Die Forderung des Jobcenters auf Rückzahlung der Leistungen sei nach den Grundsätzen der beschränkten Minderjährigenhaftung rechtswidrig. Diese kämen auch hier zum tragen, da maßgeblicher Zeitpunkt für die Beurteilung der Rechtmäßigkeit der Forderung der Eintritt der Volljährigkeit der Klägerin sei. Nach § 1629a BGB beschränke sich die Haftung für Verbindlichkeiten, die die Eltern im Rahmen ihrer gesetzlichen Vertretungsmacht für das Kind begründet hätten auf den Bestand des bei Eintritt in die Volljährigkeit vorhandenen Vermögens des Kindes. Die vorgesehen Haftungsbeschränkung bestimme hier für die Beurteilung der Rechtmäßigkeit einen anderen Zeitpunkt als den Zeitpunkt der letzten behördlichen Entscheidung, sodass die Rechtmäßigkeit des Erstattungsbescheids an § 1629a BGB zu messen sei. Zum maßgeblichen Zeitpunkt des Eintritts der Volljährigkeit habe die Klägerin auch nicht über pfändbares Vermögen um die Erstattungsforderung zu erfüllen verfügt.

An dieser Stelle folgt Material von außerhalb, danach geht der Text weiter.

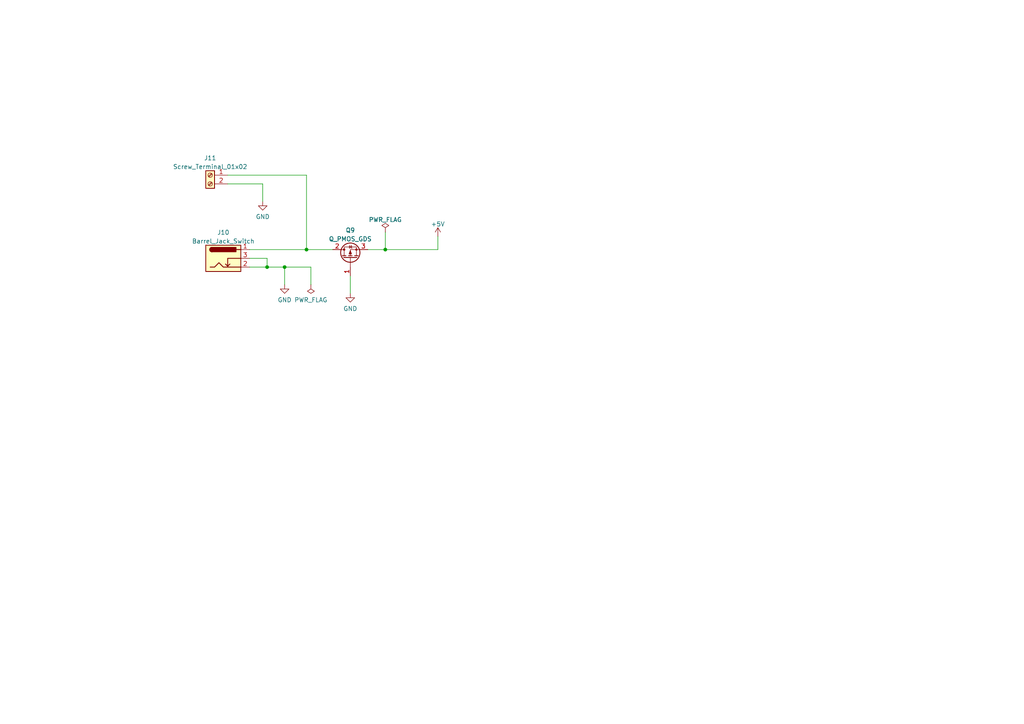
<source format=kicad_sch>
(kicad_sch (version 20211123) (generator eeschema)

  (uuid c07d3036-5b9e-444f-8218-ddef27fc7500)

  (paper "A4")

  

  (junction (at 77.47 77.47) (diameter 0) (color 0 0 0 0)
    (uuid 181df62b-8217-4f99-9a71-5c445e4fc440)
  )
  (junction (at 88.9 72.39) (diameter 0) (color 0 0 0 0)
    (uuid 3471b34b-1f47-429f-ad6d-4d3d025d082d)
  )
  (junction (at 82.55 77.47) (diameter 0) (color 0 0 0 0)
    (uuid aa316563-699c-4d72-b0cb-c1b784b1c97a)
  )
  (junction (at 111.76 72.39) (diameter 0) (color 0 0 0 0)
    (uuid ea0ba69e-8ed7-4eda-a1b2-283cea2e0ac3)
  )

  (wire (pts (xy 76.2 53.34) (xy 76.2 58.42))
    (stroke (width 0) (type default) (color 0 0 0 0))
    (uuid 001c48bd-7f1a-4f1a-8899-741a30ec9d9b)
  )
  (wire (pts (xy 127 68.58) (xy 127 72.39))
    (stroke (width 0) (type default) (color 0 0 0 0))
    (uuid 05fa7efe-6c7d-439c-85ee-6a34762b5b81)
  )
  (wire (pts (xy 90.17 77.47) (xy 82.55 77.47))
    (stroke (width 0) (type default) (color 0 0 0 0))
    (uuid 213173a5-ff23-4c14-9ba9-ef5d6755f990)
  )
  (wire (pts (xy 76.2 53.34) (xy 66.04 53.34))
    (stroke (width 0) (type default) (color 0 0 0 0))
    (uuid 24365035-ffb1-4a69-b311-c2dcf6b65d44)
  )
  (wire (pts (xy 72.39 74.93) (xy 77.47 74.93))
    (stroke (width 0) (type default) (color 0 0 0 0))
    (uuid 2a4468b1-df80-4e98-aed4-dd8803b0c4b2)
  )
  (wire (pts (xy 77.47 77.47) (xy 82.55 77.47))
    (stroke (width 0) (type default) (color 0 0 0 0))
    (uuid 2cd28ed7-35d4-40ce-bda5-7176d56dd1a8)
  )
  (wire (pts (xy 88.9 72.39) (xy 96.52 72.39))
    (stroke (width 0) (type default) (color 0 0 0 0))
    (uuid 6fc2328b-5da0-4737-b23e-56355d9c4d1b)
  )
  (wire (pts (xy 66.04 50.8) (xy 88.9 50.8))
    (stroke (width 0) (type default) (color 0 0 0 0))
    (uuid 8a6c8218-f97c-4ace-b071-c359e7c798bb)
  )
  (wire (pts (xy 72.39 72.39) (xy 88.9 72.39))
    (stroke (width 0) (type default) (color 0 0 0 0))
    (uuid 97a98699-19b7-483f-9a24-bdf5b4d807cf)
  )
  (wire (pts (xy 88.9 50.8) (xy 88.9 72.39))
    (stroke (width 0) (type default) (color 0 0 0 0))
    (uuid 9b3304bc-264c-4b9a-9843-34864c1eeb4c)
  )
  (wire (pts (xy 72.39 77.47) (xy 77.47 77.47))
    (stroke (width 0) (type default) (color 0 0 0 0))
    (uuid a788b7c6-a03c-4553-a971-58010386101d)
  )
  (wire (pts (xy 101.6 80.01) (xy 101.6 85.09))
    (stroke (width 0) (type default) (color 0 0 0 0))
    (uuid b1ca4ab5-15ef-4843-b911-1ed640806324)
  )
  (wire (pts (xy 82.55 77.47) (xy 82.55 82.55))
    (stroke (width 0) (type default) (color 0 0 0 0))
    (uuid c1732afa-e406-4169-b2db-5b80d9eaba50)
  )
  (wire (pts (xy 111.76 67.31) (xy 111.76 72.39))
    (stroke (width 0) (type default) (color 0 0 0 0))
    (uuid d4f3b320-c068-4de1-b217-504134a1cdd6)
  )
  (wire (pts (xy 90.17 82.55) (xy 90.17 77.47))
    (stroke (width 0) (type default) (color 0 0 0 0))
    (uuid d9f3784c-93b7-4575-b9d9-5bc236b6d826)
  )
  (wire (pts (xy 106.68 72.39) (xy 111.76 72.39))
    (stroke (width 0) (type default) (color 0 0 0 0))
    (uuid dfb55a7e-edbe-4e4b-a96c-35985ea823cc)
  )
  (wire (pts (xy 111.76 72.39) (xy 127 72.39))
    (stroke (width 0) (type default) (color 0 0 0 0))
    (uuid f26849cc-2d97-4068-b6b2-1f465f868185)
  )
  (wire (pts (xy 77.47 74.93) (xy 77.47 77.47))
    (stroke (width 0) (type default) (color 0 0 0 0))
    (uuid fdc22a22-2abf-43e2-a479-0bb2cae3d833)
  )

  (symbol (lib_id "power:GND") (at 82.55 82.55 0) (unit 1)
    (in_bom yes) (on_board yes) (fields_autoplaced)
    (uuid 019ef3b6-1272-4d46-b731-055627ba1048)
    (property "Reference" "#PWR0147" (id 0) (at 82.55 88.9 0)
      (effects (font (size 1.27 1.27)) hide)
    )
    (property "Value" "GND" (id 1) (at 82.55 86.9934 0))
    (property "Footprint" "" (id 2) (at 82.55 82.55 0)
      (effects (font (size 1.27 1.27)) hide)
    )
    (property "Datasheet" "" (id 3) (at 82.55 82.55 0)
      (effects (font (size 1.27 1.27)) hide)
    )
    (pin "1" (uuid b10fc53e-212c-44b4-b0ae-b1d5da3ed10c))
  )

  (symbol (lib_id "Connector:Barrel_Jack_Switch") (at 64.77 74.93 0) (unit 1)
    (in_bom yes) (on_board yes) (fields_autoplaced)
    (uuid 034ec5fe-f23a-44e9-b9eb-eece4def77c2)
    (property "Reference" "J10" (id 0) (at 64.77 67.4202 0))
    (property "Value" "Barrel_Jack_Switch" (id 1) (at 64.77 69.9571 0))
    (property "Footprint" "Connector_BarrelJack:BarrelJack_Horizontal" (id 2) (at 66.04 75.946 0)
      (effects (font (size 1.27 1.27)) hide)
    )
    (property "Datasheet" "~" (id 3) (at 66.04 75.946 0)
      (effects (font (size 1.27 1.27)) hide)
    )
    (pin "1" (uuid 3169b0d6-b0bf-45ef-9986-2be832c3a19b))
    (pin "2" (uuid c59ffbb7-0b4e-463e-a12b-d9adfc50a2a5))
    (pin "3" (uuid 82a54c89-fb7a-4fff-815e-7a1c4eec27ec))
  )

  (symbol (lib_id "Device:Q_PMOS_GDS") (at 101.6 74.93 90) (unit 1)
    (in_bom yes) (on_board yes) (fields_autoplaced)
    (uuid 3fdf7680-7a0d-4412-b8d9-856933bcdbd6)
    (property "Reference" "Q9" (id 0) (at 101.6 66.7852 90))
    (property "Value" "Q_PMOS_GDS" (id 1) (at 101.6 69.3221 90))
    (property "Footprint" "Package_TO_SOT_THT:TO-220-3_Horizontal_TabDown" (id 2) (at 99.06 69.85 0)
      (effects (font (size 1.27 1.27)) hide)
    )
    (property "Datasheet" "~" (id 3) (at 101.6 74.93 0)
      (effects (font (size 1.27 1.27)) hide)
    )
    (pin "1" (uuid 2c8506ea-b13f-4e51-be38-8f35ecfe5cfa))
    (pin "2" (uuid 8f555ee6-9f75-4be4-92a1-b6183636c38b))
    (pin "3" (uuid ba17b248-a36a-4f82-801b-938f15fe2df4))
  )

  (symbol (lib_id "power:GND") (at 76.2 58.42 0) (unit 1)
    (in_bom yes) (on_board yes) (fields_autoplaced)
    (uuid 560517d3-28b1-4515-9a66-b769771da128)
    (property "Reference" "#PWR0149" (id 0) (at 76.2 64.77 0)
      (effects (font (size 1.27 1.27)) hide)
    )
    (property "Value" "GND" (id 1) (at 76.2 62.8634 0))
    (property "Footprint" "" (id 2) (at 76.2 58.42 0)
      (effects (font (size 1.27 1.27)) hide)
    )
    (property "Datasheet" "" (id 3) (at 76.2 58.42 0)
      (effects (font (size 1.27 1.27)) hide)
    )
    (pin "1" (uuid eb64c9ed-aace-4100-8e0a-05330d066769))
  )

  (symbol (lib_id "power:+5V") (at 127 68.58 0) (unit 1)
    (in_bom yes) (on_board yes) (fields_autoplaced)
    (uuid 6c6766e2-ecf4-4880-b1af-702b8381d434)
    (property "Reference" "#PWR0148" (id 0) (at 127 72.39 0)
      (effects (font (size 1.27 1.27)) hide)
    )
    (property "Value" "+5V" (id 1) (at 127 65.0042 0))
    (property "Footprint" "" (id 2) (at 127 68.58 0)
      (effects (font (size 1.27 1.27)) hide)
    )
    (property "Datasheet" "" (id 3) (at 127 68.58 0)
      (effects (font (size 1.27 1.27)) hide)
    )
    (pin "1" (uuid 79fc294a-f935-4f37-a5d2-b578e7955429))
  )

  (symbol (lib_id "power:GND") (at 101.6 85.09 0) (unit 1)
    (in_bom yes) (on_board yes) (fields_autoplaced)
    (uuid 6f374a2c-50b7-4a28-be13-8d77e8f0d9af)
    (property "Reference" "#PWR0150" (id 0) (at 101.6 91.44 0)
      (effects (font (size 1.27 1.27)) hide)
    )
    (property "Value" "GND" (id 1) (at 101.6 89.5334 0))
    (property "Footprint" "" (id 2) (at 101.6 85.09 0)
      (effects (font (size 1.27 1.27)) hide)
    )
    (property "Datasheet" "" (id 3) (at 101.6 85.09 0)
      (effects (font (size 1.27 1.27)) hide)
    )
    (pin "1" (uuid 1350ad63-b6bd-48ec-8f39-6f64d83b7d70))
  )

  (symbol (lib_id "power:PWR_FLAG") (at 111.76 67.31 0) (unit 1)
    (in_bom yes) (on_board yes) (fields_autoplaced)
    (uuid 8523af52-eae6-4413-8883-05ea0882ced5)
    (property "Reference" "#FLG0102" (id 0) (at 111.76 65.405 0)
      (effects (font (size 1.27 1.27)) hide)
    )
    (property "Value" "PWR_FLAG" (id 1) (at 111.76 63.7342 0))
    (property "Footprint" "" (id 2) (at 111.76 67.31 0)
      (effects (font (size 1.27 1.27)) hide)
    )
    (property "Datasheet" "~" (id 3) (at 111.76 67.31 0)
      (effects (font (size 1.27 1.27)) hide)
    )
    (pin "1" (uuid 9d4342f0-9d77-4763-a640-8fa76d91dfaa))
  )

  (symbol (lib_id "Connector:Screw_Terminal_01x02") (at 60.96 50.8 0) (mirror y) (unit 1)
    (in_bom yes) (on_board yes) (fields_autoplaced)
    (uuid a5630d78-d63b-4faf-8e95-af32969d0357)
    (property "Reference" "J11" (id 0) (at 60.96 45.8302 0))
    (property "Value" "Screw_Terminal_01x02" (id 1) (at 60.96 48.3671 0))
    (property "Footprint" "TerminalBlock_Phoenix:TerminalBlock_Phoenix_PT-1,5-2-3.5-H_1x02_P3.50mm_Horizontal" (id 2) (at 60.96 50.8 0)
      (effects (font (size 1.27 1.27)) hide)
    )
    (property "Datasheet" "~" (id 3) (at 60.96 50.8 0)
      (effects (font (size 1.27 1.27)) hide)
    )
    (pin "1" (uuid f0d2c3b2-5a03-400b-a988-fb17560198fb))
    (pin "2" (uuid 1cfe482c-7701-4789-9e91-bd0c5a6e8123))
  )

  (symbol (lib_id "power:PWR_FLAG") (at 90.17 82.55 180) (unit 1)
    (in_bom yes) (on_board yes) (fields_autoplaced)
    (uuid e2ccaf9b-e6b4-4ce5-875f-c9d8620cfd08)
    (property "Reference" "#FLG0101" (id 0) (at 90.17 84.455 0)
      (effects (font (size 1.27 1.27)) hide)
    )
    (property "Value" "PWR_FLAG" (id 1) (at 90.17 86.9934 0))
    (property "Footprint" "" (id 2) (at 90.17 82.55 0)
      (effects (font (size 1.27 1.27)) hide)
    )
    (property "Datasheet" "~" (id 3) (at 90.17 82.55 0)
      (effects (font (size 1.27 1.27)) hide)
    )
    (pin "1" (uuid aabf902e-2f7d-42f4-b909-ed64c5235c6c))
  )
)

</source>
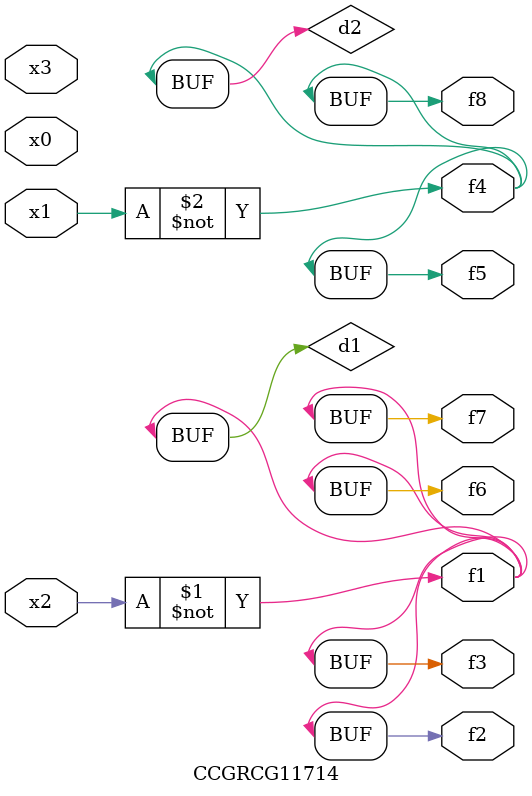
<source format=v>
module CCGRCG11714(
	input x0, x1, x2, x3,
	output f1, f2, f3, f4, f5, f6, f7, f8
);

	wire d1, d2;

	xnor (d1, x2);
	not (d2, x1);
	assign f1 = d1;
	assign f2 = d1;
	assign f3 = d1;
	assign f4 = d2;
	assign f5 = d2;
	assign f6 = d1;
	assign f7 = d1;
	assign f8 = d2;
endmodule

</source>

Einer Anwendung des § 1629a BGB stehe auch nicht entgegen, dass es sich bei der Höhe des Erstattungsbetrags um einen niederschwelligen Betrag handele, der das Selbstbestimmungsrecht des volljährig gewordenen einschränke. Die Höhe der Rückforderungssumme ergebe sich allein aus einer Saldierung von Schuld und Vermögen zum Zeitpunkt der Vollendung des 18. Lebensjahres.

Bedeutung für die Beratungspraxis:

Mit der Entscheidung des BSG wird verdeutlicht, dass die Haftungsbeschränkung Minderjähriger nach § 1629a BGB besonders schützenswert ist. Die Grundsätze sollen somit auch bei Eintritt der Volljährigkeit nach Klageerhebung weiterhin zur Anwendung gelangen. Das BSG stellt außerdem klar, dass auch eine vergleichsweise niedrige Summe nicht dazu führt, dass die Haftungsbeschränkung nicht zu Anwendung kommt. Die konsequente Anwendung des § 1629a BGB ist erforderlich um dem Zweck, einen schuldenfreien Start ins Erwachsenenleben zu ermöglichen ausreichend Rechnung zu tragen.